• Extract provided:
Network interface monitoring - Incorrect data on some devices (hundreds of TB)

Started by komj, February 08, 2017, 12:08:38 PM

Previous topic - Next topic

komj

Hello all,
firstly, I want to say that netXMS is a great product. Thank you for that :)

Secondly,
In the company I work we are in transition period from other monitoring tools to netXMS. At the moment we are still testing if netXMS is fulfilling our needs and we have a problem that I will describe below.
This happens on multiple devices (different vendors, operating systems, etc.), below I will use only one device as an example.

We configured the monitoring of network interfaces via SNMP as you can see in the attached image (nic-mon-conf.jpg). This is working fine most of the time.

The problem arises after some time network interface is being monitored. Problem is that the traffic reported is in hundreds of terabytes as you can see in the attached image (nic-mon-incorrect.jpg).

I also attached an image where traffic monitoring looks ok (nic-min-ok.jpg).

Also attached the image of the value history for one of the DCI (nic-mon-value-history.jpg). It seems that is the time when problems happens.

I assume that this is not related to the netXMS in any way since the netXMS is just getting the the value from the device. But on the other hand I don't see this behavior with other network monitoring tools, for example The Dude, check attached image (nic-mon-dude.jpg). All these graphs from The Dude and netXMS are from the same device and same time interval.

I know that this problem can be mitigated with transformation script, but I would like to know the root cause of the issue.

With all said, my questions are:
1. Anybody else have this problem?
2. Any ideas why this happens?

Thanks to anybody taking time to read this and to respond.





Victor Kirhenshtein

Hi,

it is known issue caused by incorrect handling of counter reset. It comes from the fact that NetXMS do not know if DCI is cumulative value or can change both ways. So it assumes latter and when new value less than old value you get those extra large values (not negative because for traffic counters usually used unsigned data types). We plan to fix it by introducing new DCI data types - counter 32 bit and counter 64 bit (to match SNMP types) - for them system will now that they are cumulative and handle resets correctly.

Best regards,
Victor

komj

First of all, thank you for your reply.

Secondly,
what do you recommend as a workaround until you implement what you described?

I already mentioned workaround with the transformation script, is that a good solution?

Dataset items
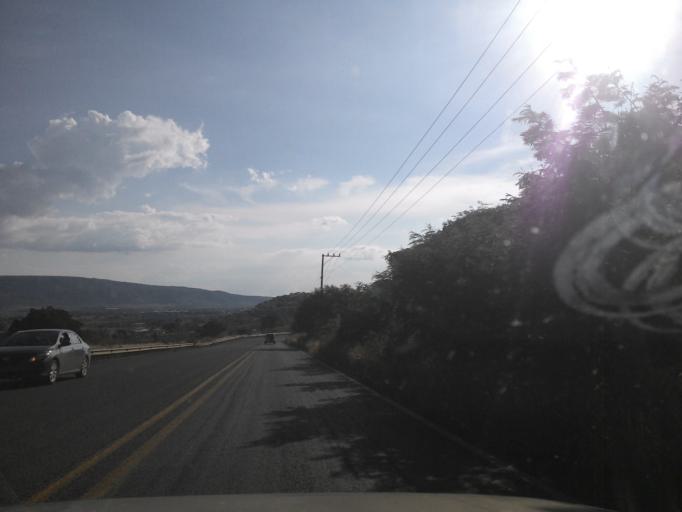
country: MX
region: Jalisco
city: Atotonilco el Alto
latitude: 20.5503
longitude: -102.5235
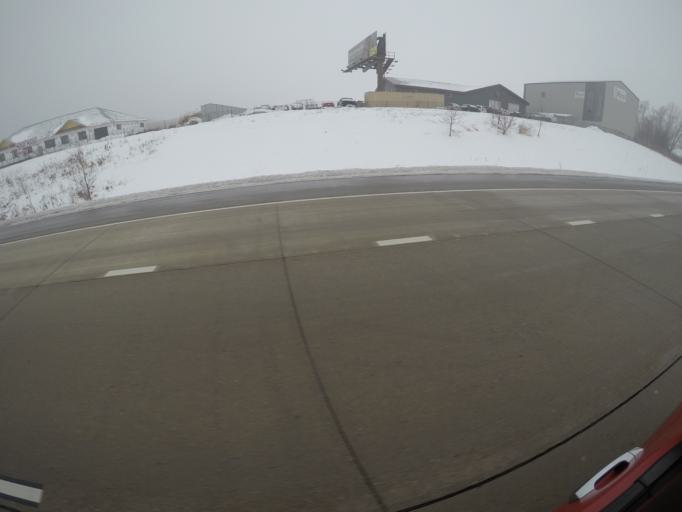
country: US
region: Minnesota
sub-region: Olmsted County
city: Rochester
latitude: 44.0882
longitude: -92.5111
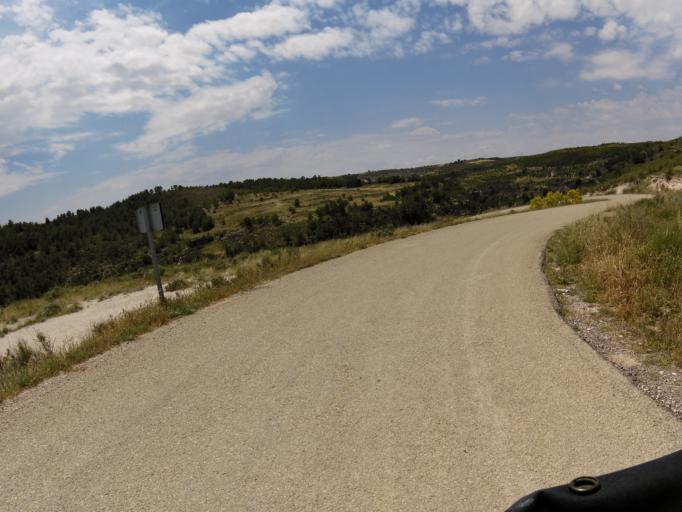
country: ES
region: Castille-La Mancha
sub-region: Provincia de Albacete
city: Valdeganga
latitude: 39.1614
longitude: -1.6135
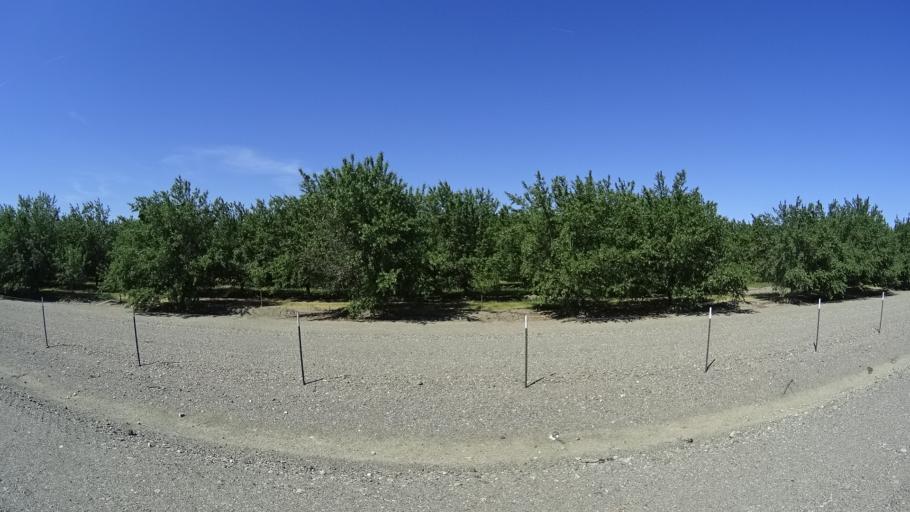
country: US
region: California
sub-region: Glenn County
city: Orland
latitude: 39.7294
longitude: -122.1410
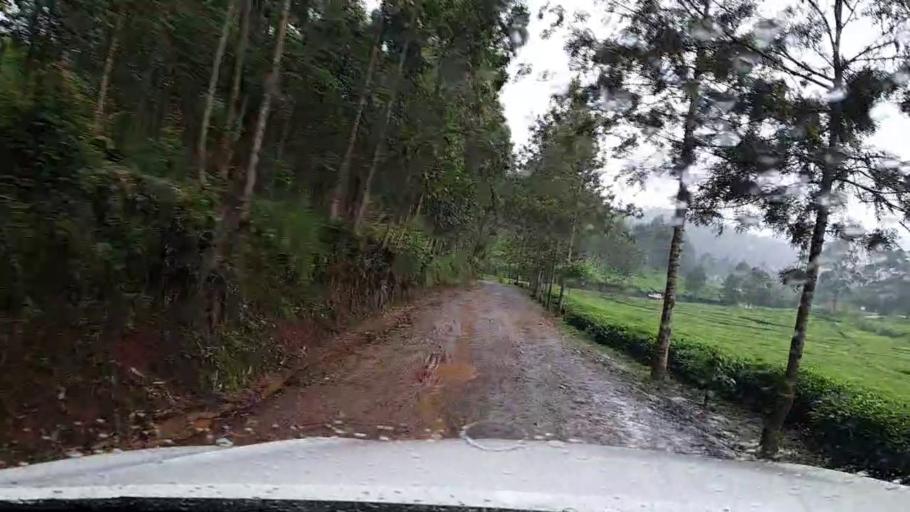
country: RW
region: Western Province
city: Cyangugu
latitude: -2.4497
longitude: 29.0387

• Exercise tasks:
1. In the forum thread, repeat word for word the passage from "Started by komj, February" up to and including "will describe below.".
2. List every image file name that the forum thread mentions as an attachment.

• Solutions for each task:
1.
Started by komj, February 08, 2017, 12:08:38 PM

Previous topic - Next topic

komj

Hello all,
firstly, I want to say that netXMS is a great product. Thank you for that :)

Secondly,
In the company I work we are in transition period from other monitoring tools to netXMS. At the moment we are still testing if netXMS is fulfilling our needs and we have a problem that I will describe below.

2.
nic-mon-conf.jpg
nic-mon-incorrect.jpg
nic-min-ok.jpg
nic-mon-value-history.jpg
nic-mon-dude.jpg